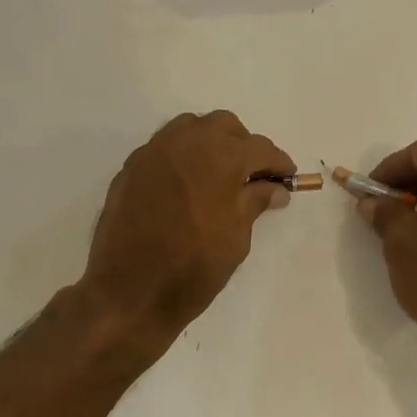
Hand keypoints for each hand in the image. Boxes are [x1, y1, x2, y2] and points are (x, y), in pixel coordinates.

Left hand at [81, 111, 295, 351]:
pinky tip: (186, 185)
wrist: (130, 291)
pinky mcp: (131, 168)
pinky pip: (164, 148)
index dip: (277, 163)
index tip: (286, 179)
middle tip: (251, 175)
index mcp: (219, 157)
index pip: (259, 148)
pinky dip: (182, 157)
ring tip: (217, 176)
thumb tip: (274, 188)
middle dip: (243, 145)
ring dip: (209, 143)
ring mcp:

====

**ASSIGNMENT**
Your response should be the exact lines running from the one with "pinky tip: (186, 185)" to the final line of the material above.

**SOLUTION**
pinky tip: (186, 185)
wrist: (130, 291)
pinky mcp: (131, 168)
pinky pip: (164, 148)
index dip: (277, 163)
index tip: (286, 179)
middle tip: (251, 175)
index mcp: (219, 157)
index pip: (259, 148)
pinky dip: (182, 157)
ring tip: (217, 176)
thumb tip: (274, 188)
middle dip: (243, 145)
ring dip: (209, 143)
ring mcp:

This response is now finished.